### Passage shown
Solution to Question 3
----------------------

In [5]:
######### Code snippet 1 ############

@jit
def fast1(a):
    out = np.zeros_like(a)
    for i in range(N):
        out[i] = np.sqrt(i)
        
    out[101] = 30
    
    for i in range(102,110):
        out[i] = 45
    
    return out
            
######### Code snippet 2 ############

@jit
def fast2(a):
    out = np.zeros_like(a)
    for i in range(N//2):
        out[i] = np.sin(i)*a[i]
    return out

######### Code snippet 3 ############

@jit
def fast3(a,b):
    out = np.zeros_like(a)
    for i in range(N):
        out[i] = b[i]

    return out

######### Code snippet 4 ############

@jit
def fast4(a):
    out = np.zeros_like(a)
    for i in range(N):
        out[i] = np.exp(np.log(a[i]+1))

    return out

########################################################

snips = [snippet1, snippet2, snippet3, snippet4]
fsnips = [fast1, fast2, fast3, fast4]
jsnips = []

# Call everything once to trigger JIT before we time things
for i in range(len(snips)):
    snip = jit(snips[i])
    jsnips.append(snip)
    cj = jsnips[i](a) if i != 2 else jsnips[i](a,b)
    cf = fsnips[i](a) if i != 2 else fsnips[i](a,b)
    
for i in range(len(snips)):
    t[0] = time()
    for j in range(500):
        cj = jsnips[i](a) if i != 2 else jsnips[i](a,b)
    t[1] = time()
    for j in range(500):
        cf = fsnips[i](a) if i != 2 else fsnips[i](a,b)
    t[2] = time()

    assert np.allclose(cj,cf)
    print("Snip %d, timings: (%.3e, %.3e)" % (i+1, t[1]-t[0], t[2]-t[1]))

Snip 1, timings: (2.166e-02, 1.030e-02)
Snip 2, timings: (1.250e-01, 7.605e-02)
Snip 3, timings: (6.559e-03, 2.376e-03)
Snip 4, timings: (9.221e-02, 9.263e-02)


Question 4
----------

This question is designed to make you understand how AVX vector units are actually used by compilers.

Let $a,b\in\mathbb{R}^n$ be two vectors with random entries. The objective is to write a Python function that implements the vector dot product $a\cdot b$ by mimicking what a compiler does.

**Catch**: In what follows you are only allowed to use either scalar operations on entries or the functions provided below. You are not allowed to use numba other than what is already provided nor you are allowed to modify the provided functions.

Write a function `dotprod` that implements $a\cdot b$ for $n=1024$ by following these steps:

1- Read and understand what the provided functions do. You can choose to use either single or double precision arrays in the excercise. **Hint:** If you use single precision keep in mind that numpy uses double by default so you need to pass `dtype=np.float32`, e.g., `np.zeros((16,), dtype=np.float32)`.

### Using the information
1 – In the passage, for what value of n should the `dotprod` function implement the dot product?
2 – Copy the passage from "Solution to Question" up to and including "out[i] = np.sqrt(i)", substituting "quick1" for "fast1".

### Provided records
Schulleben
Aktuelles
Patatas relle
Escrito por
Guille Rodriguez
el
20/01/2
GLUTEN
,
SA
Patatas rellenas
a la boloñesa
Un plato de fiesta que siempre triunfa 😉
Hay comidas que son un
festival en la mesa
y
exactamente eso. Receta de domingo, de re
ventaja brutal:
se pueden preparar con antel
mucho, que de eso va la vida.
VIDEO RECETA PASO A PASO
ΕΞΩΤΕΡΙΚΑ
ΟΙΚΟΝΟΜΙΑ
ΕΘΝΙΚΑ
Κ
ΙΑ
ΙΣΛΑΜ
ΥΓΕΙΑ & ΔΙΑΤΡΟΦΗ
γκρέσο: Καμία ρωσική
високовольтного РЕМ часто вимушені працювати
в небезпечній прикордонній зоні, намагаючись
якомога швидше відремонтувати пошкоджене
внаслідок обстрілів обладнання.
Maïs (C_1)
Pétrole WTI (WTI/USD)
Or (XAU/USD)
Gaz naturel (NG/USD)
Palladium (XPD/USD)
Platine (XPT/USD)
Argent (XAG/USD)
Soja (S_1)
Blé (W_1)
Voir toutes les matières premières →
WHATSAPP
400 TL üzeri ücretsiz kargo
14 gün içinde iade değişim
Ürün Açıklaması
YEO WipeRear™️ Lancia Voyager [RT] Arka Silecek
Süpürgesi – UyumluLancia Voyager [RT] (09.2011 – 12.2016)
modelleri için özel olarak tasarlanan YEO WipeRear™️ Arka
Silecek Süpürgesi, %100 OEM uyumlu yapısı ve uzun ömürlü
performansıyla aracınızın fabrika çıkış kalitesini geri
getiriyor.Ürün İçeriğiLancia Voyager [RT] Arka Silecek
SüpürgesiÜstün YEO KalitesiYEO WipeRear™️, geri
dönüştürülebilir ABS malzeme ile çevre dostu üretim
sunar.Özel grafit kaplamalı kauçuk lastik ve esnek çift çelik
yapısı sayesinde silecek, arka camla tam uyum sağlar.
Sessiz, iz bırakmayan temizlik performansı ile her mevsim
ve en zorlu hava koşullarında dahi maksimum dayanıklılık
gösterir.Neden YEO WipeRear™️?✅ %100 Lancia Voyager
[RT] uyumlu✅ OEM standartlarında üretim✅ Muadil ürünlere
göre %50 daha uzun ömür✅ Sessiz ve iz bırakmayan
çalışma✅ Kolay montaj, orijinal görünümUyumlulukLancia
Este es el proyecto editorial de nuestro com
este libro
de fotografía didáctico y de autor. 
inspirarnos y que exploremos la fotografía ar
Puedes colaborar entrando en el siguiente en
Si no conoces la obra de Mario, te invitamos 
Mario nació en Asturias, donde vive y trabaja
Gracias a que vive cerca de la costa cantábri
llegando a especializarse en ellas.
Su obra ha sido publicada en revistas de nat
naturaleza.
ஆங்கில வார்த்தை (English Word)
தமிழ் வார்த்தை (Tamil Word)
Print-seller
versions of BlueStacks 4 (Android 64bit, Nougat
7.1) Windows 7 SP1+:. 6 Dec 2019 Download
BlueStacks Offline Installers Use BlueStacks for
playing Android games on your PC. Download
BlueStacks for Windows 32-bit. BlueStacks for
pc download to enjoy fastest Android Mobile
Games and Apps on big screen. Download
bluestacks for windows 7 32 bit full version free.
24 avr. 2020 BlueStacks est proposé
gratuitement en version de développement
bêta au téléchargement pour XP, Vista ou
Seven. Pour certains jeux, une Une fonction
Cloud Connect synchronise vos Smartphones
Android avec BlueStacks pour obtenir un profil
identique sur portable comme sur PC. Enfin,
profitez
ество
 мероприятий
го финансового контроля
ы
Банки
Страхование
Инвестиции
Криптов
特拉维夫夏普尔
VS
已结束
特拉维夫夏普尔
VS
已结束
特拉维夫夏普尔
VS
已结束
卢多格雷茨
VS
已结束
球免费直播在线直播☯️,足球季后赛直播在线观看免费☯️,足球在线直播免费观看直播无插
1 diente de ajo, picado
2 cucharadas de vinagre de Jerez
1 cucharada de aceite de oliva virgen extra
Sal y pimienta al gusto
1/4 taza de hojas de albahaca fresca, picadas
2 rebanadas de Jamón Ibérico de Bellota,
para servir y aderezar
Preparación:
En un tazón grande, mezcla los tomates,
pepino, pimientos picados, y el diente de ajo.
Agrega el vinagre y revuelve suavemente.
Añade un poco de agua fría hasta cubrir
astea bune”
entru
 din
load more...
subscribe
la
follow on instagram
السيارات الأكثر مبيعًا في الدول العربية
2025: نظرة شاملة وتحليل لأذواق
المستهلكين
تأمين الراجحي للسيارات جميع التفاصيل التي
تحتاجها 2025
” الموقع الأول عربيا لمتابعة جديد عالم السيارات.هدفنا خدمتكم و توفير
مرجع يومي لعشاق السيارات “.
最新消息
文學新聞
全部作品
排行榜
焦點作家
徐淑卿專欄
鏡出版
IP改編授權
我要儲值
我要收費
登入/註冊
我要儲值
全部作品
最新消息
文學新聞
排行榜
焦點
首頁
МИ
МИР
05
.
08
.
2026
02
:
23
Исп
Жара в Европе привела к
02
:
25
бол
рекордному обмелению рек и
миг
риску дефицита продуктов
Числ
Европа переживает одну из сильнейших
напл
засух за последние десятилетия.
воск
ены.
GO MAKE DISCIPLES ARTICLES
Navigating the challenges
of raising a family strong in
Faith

### Responses per task
1 – n = 1024

2 –
Solution to Question 3
----------------------

In [5]:
######### Code snippet 1 ############

@jit
def quick1(a):
    out = np.zeros_like(a)
    for i in range(N):
        out[i] = np.sqrt(i)